>> START DATA SECTION
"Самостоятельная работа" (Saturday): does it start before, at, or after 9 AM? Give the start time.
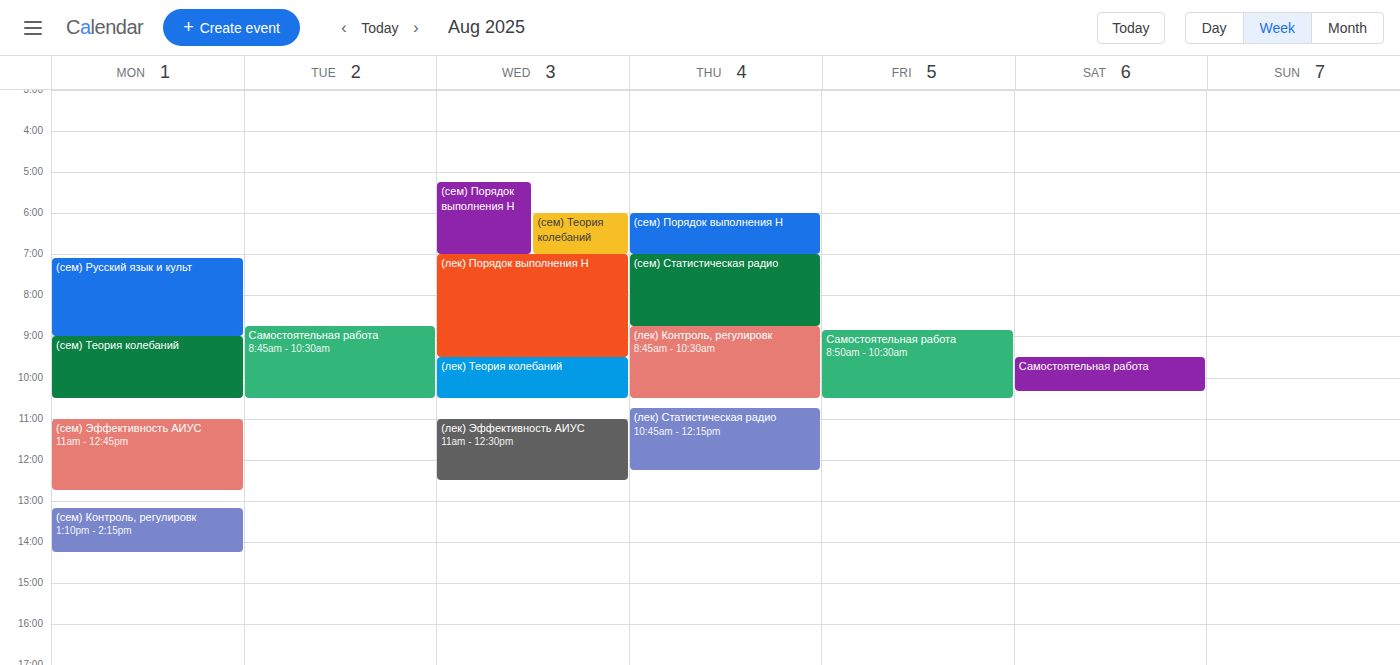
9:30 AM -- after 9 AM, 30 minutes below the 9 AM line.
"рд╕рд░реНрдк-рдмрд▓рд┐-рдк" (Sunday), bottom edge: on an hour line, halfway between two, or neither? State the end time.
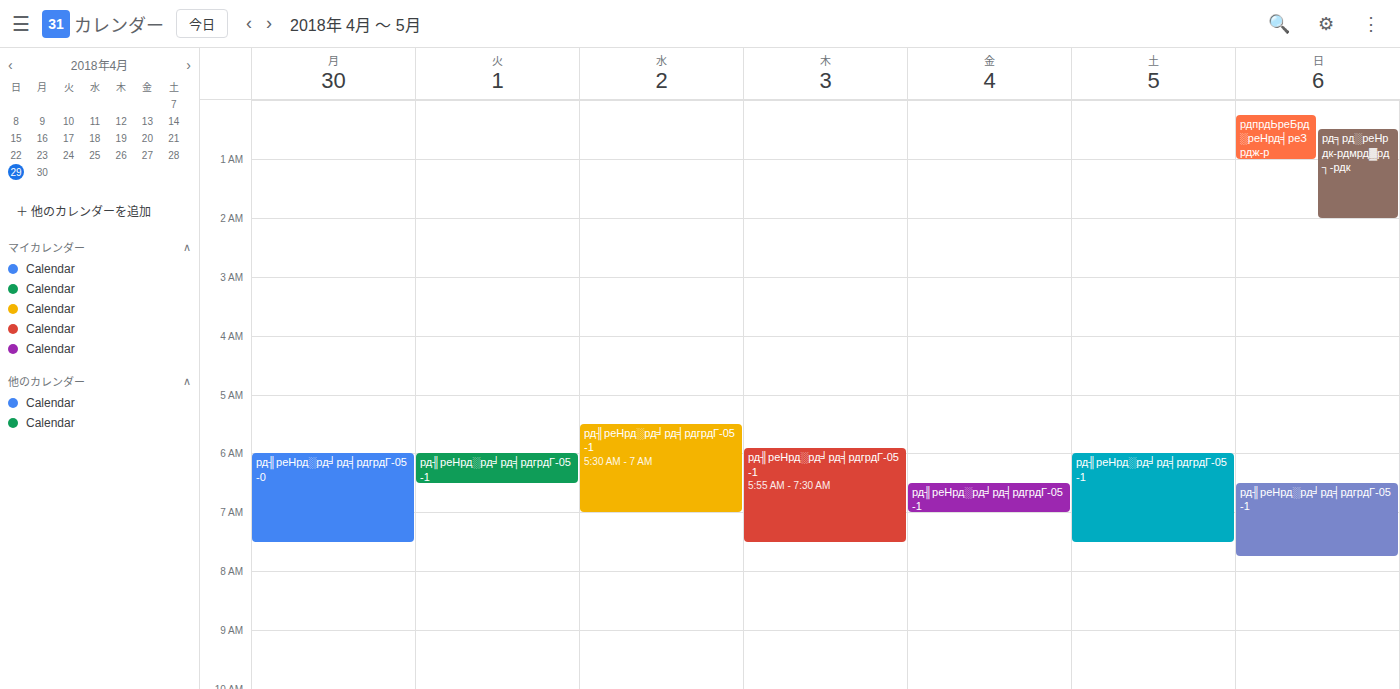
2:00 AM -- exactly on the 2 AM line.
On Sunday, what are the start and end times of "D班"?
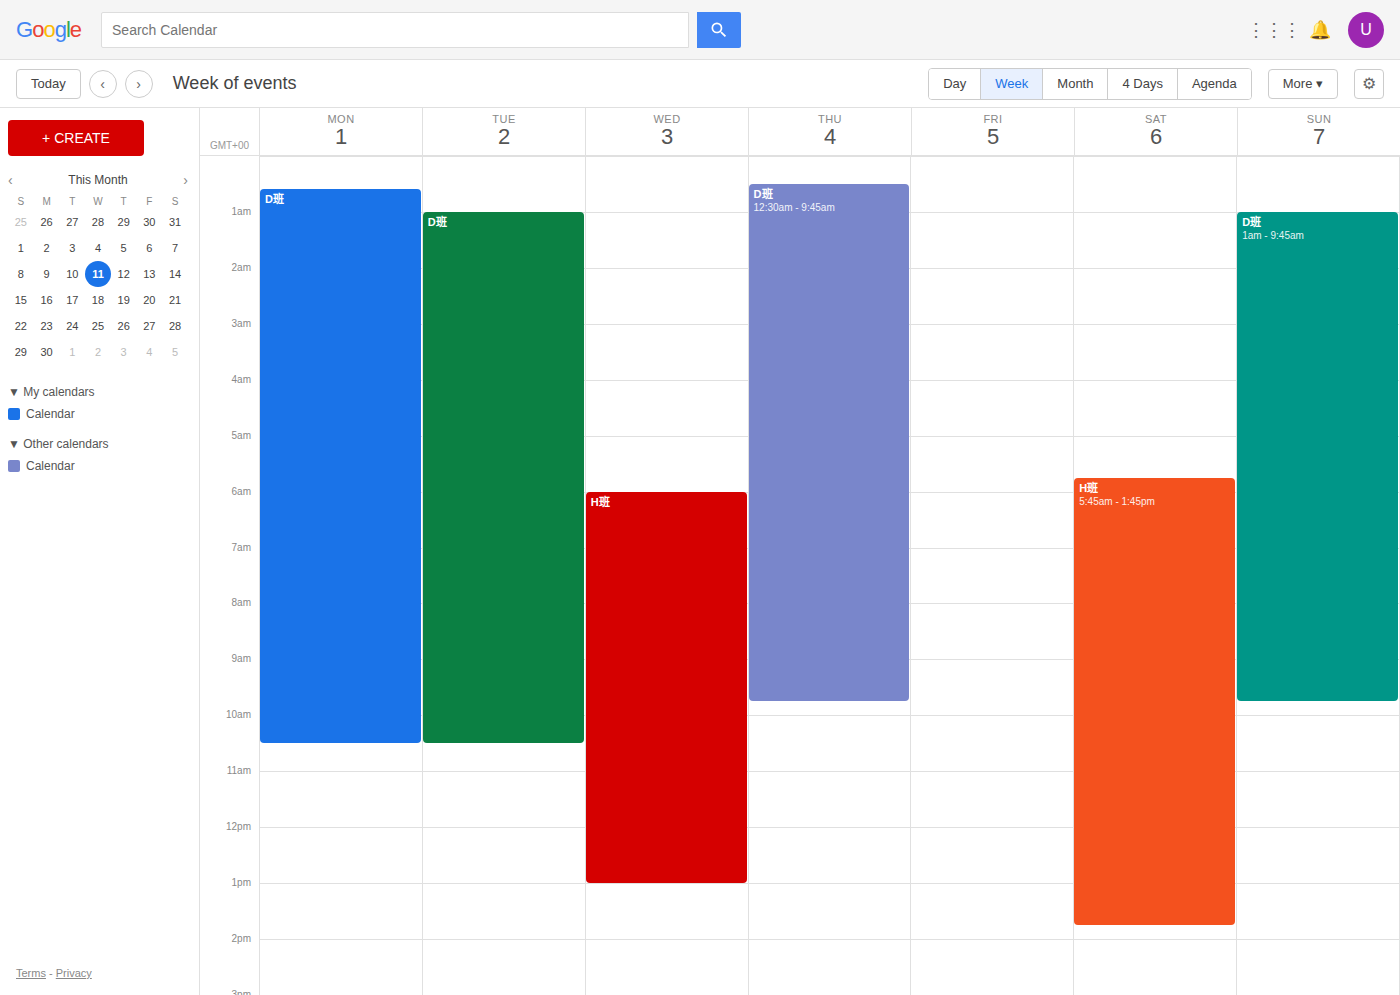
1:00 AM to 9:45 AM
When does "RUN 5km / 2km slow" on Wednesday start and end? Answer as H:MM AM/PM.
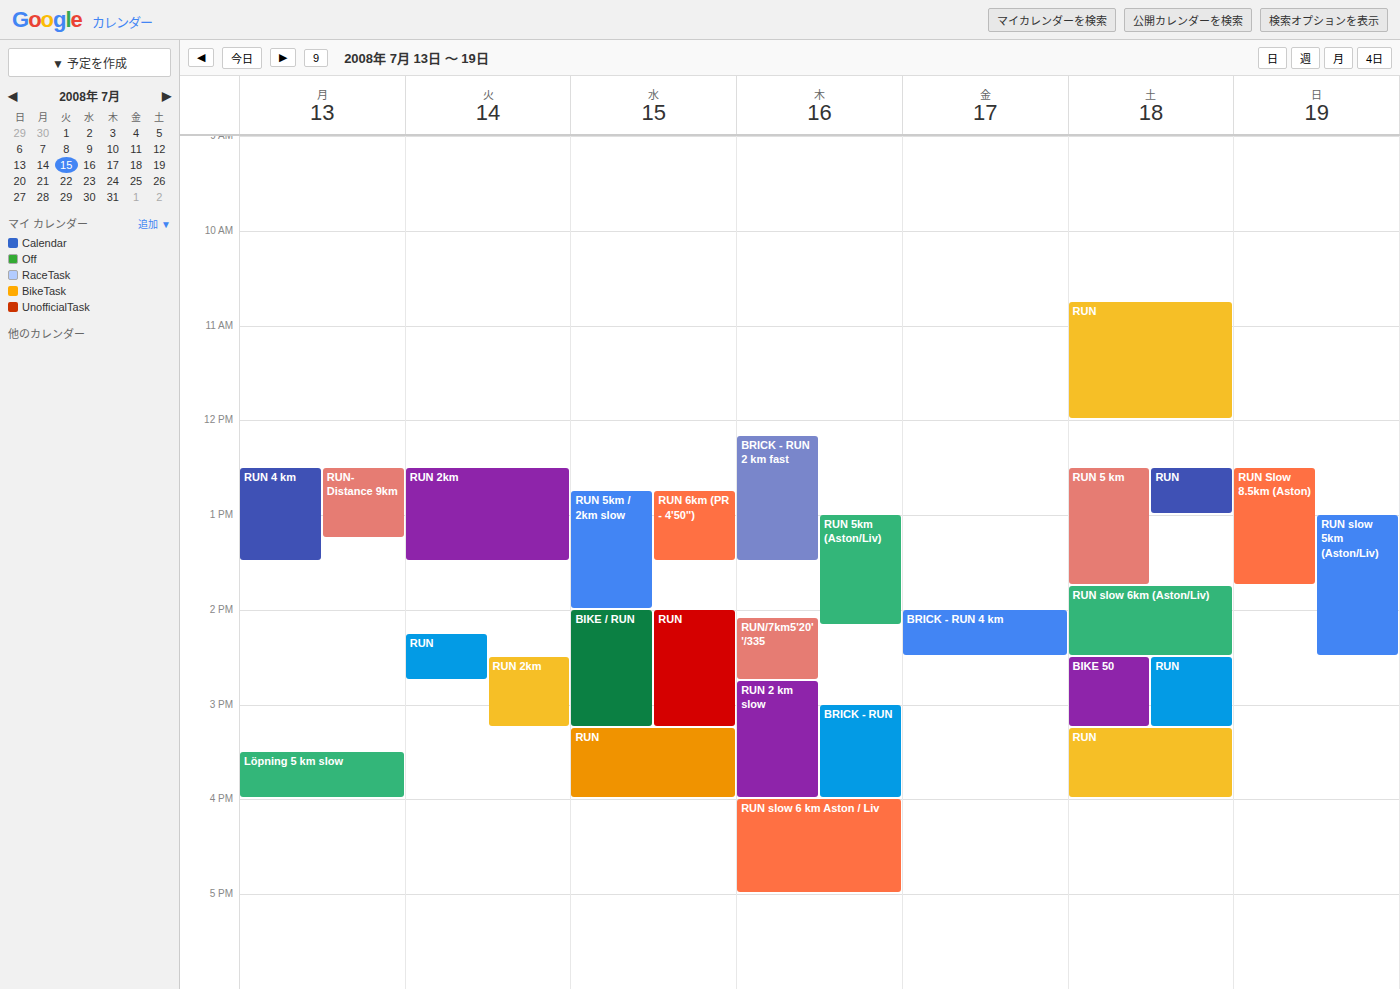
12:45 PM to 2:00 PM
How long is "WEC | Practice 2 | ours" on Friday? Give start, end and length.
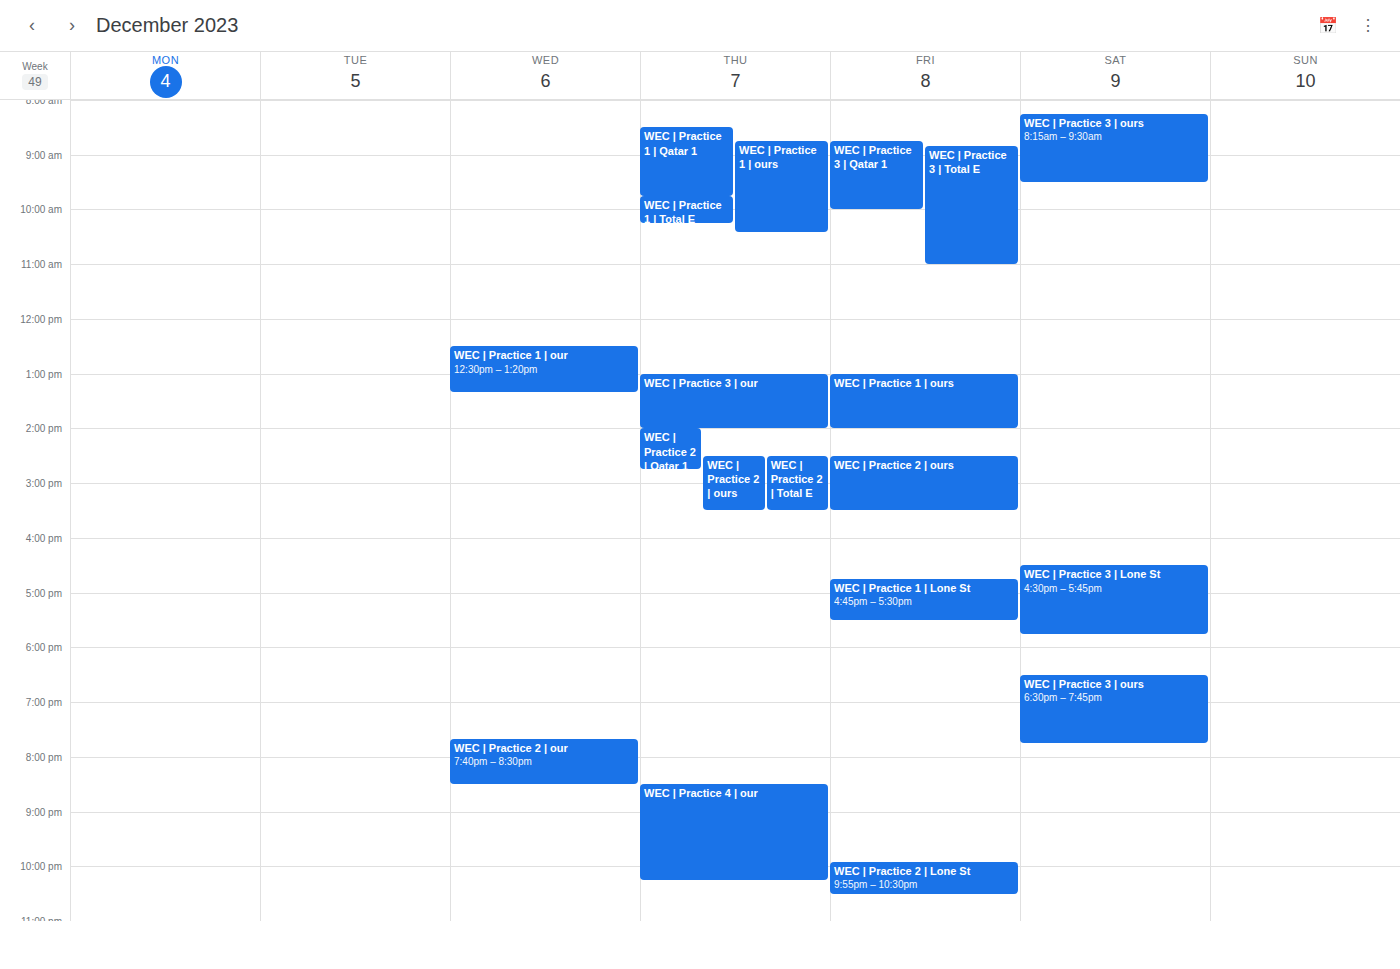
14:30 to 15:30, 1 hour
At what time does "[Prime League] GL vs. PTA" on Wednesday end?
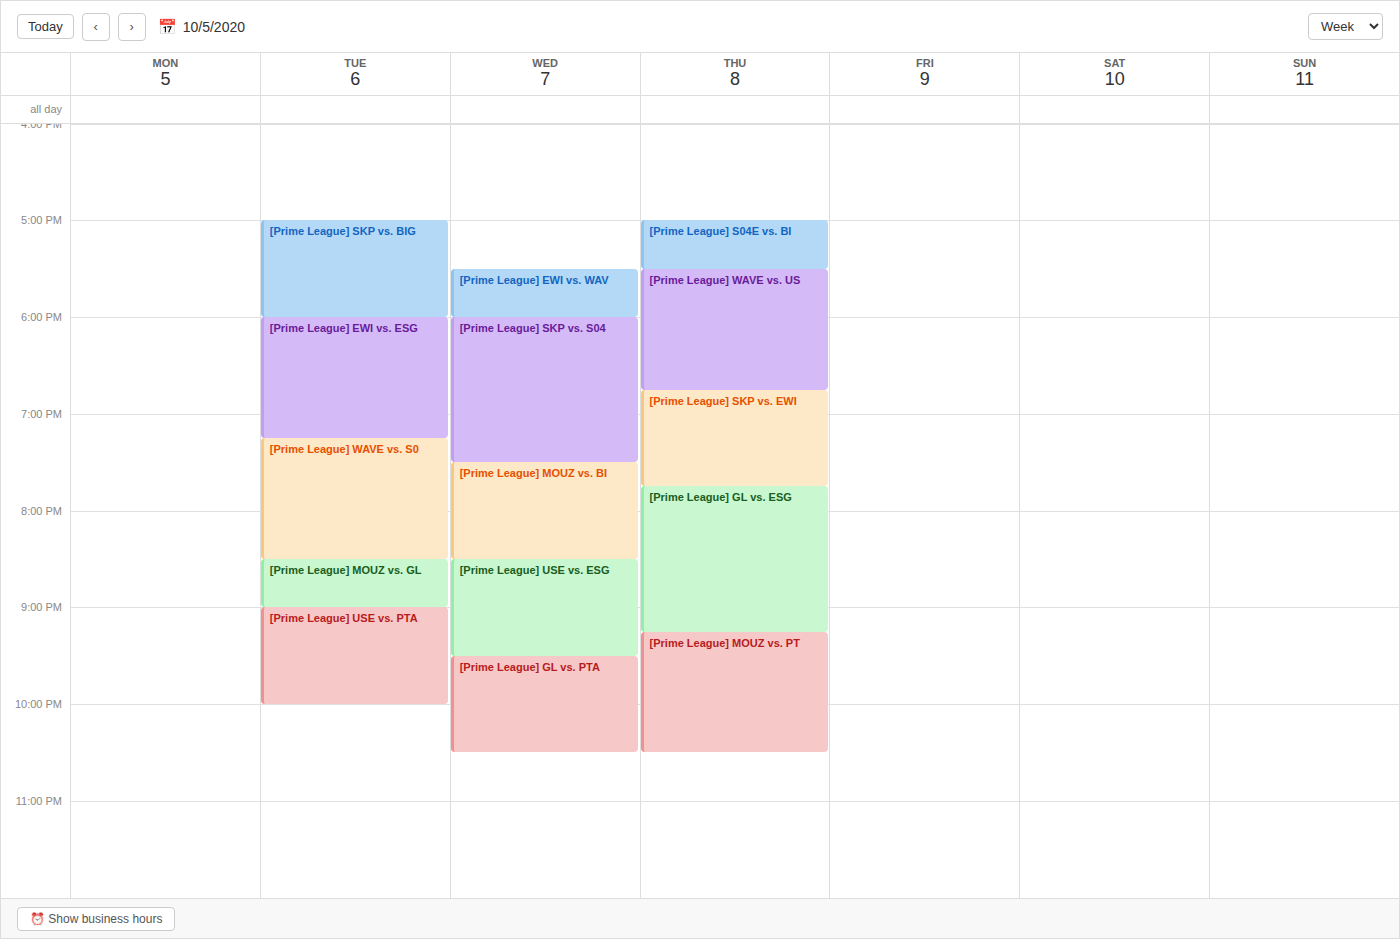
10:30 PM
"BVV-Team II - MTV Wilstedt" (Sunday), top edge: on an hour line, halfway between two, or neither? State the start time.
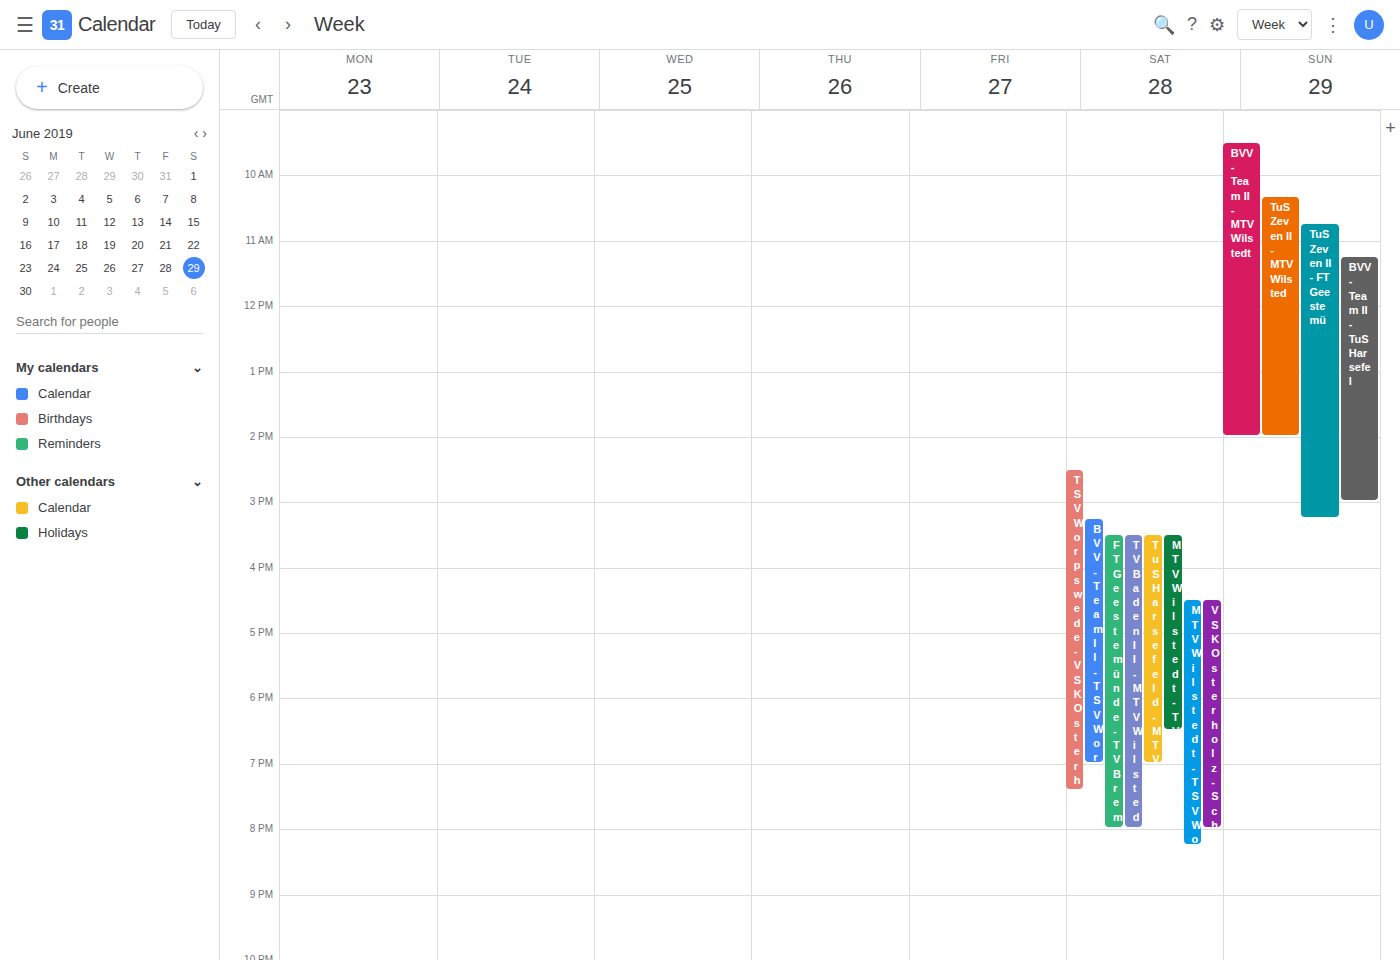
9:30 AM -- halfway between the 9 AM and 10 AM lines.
>> END DATA SECTION
WHAT THE TASK REQUIRES:
Could you rewrite the listing from its first line up to and including the line with "12:45 PM to 2:00 PM", swapping "Sunday" for "Monday" and leaving everything else unchanged? Omit the pictures.

FINAL RESULT:
"Самостоятельная работа" (Saturday): does it start before, at, or after 9 AM? Give the start time.
9:30 AM -- after 9 AM, 30 minutes below the 9 AM line.
"рд╕рд░реНрдк-рдмрд▓рд┐-рдк" (Monday), bottom edge: on an hour line, halfway between two, or neither? State the end time.
2:00 AM -- exactly on the 2 AM line.
On Monday, what are the start and end times of "D班"?
1:00 AM to 9:45 AM
When does "RUN 5km / 2km slow" on Wednesday start and end? Answer as H:MM AM/PM.
12:45 PM to 2:00 PM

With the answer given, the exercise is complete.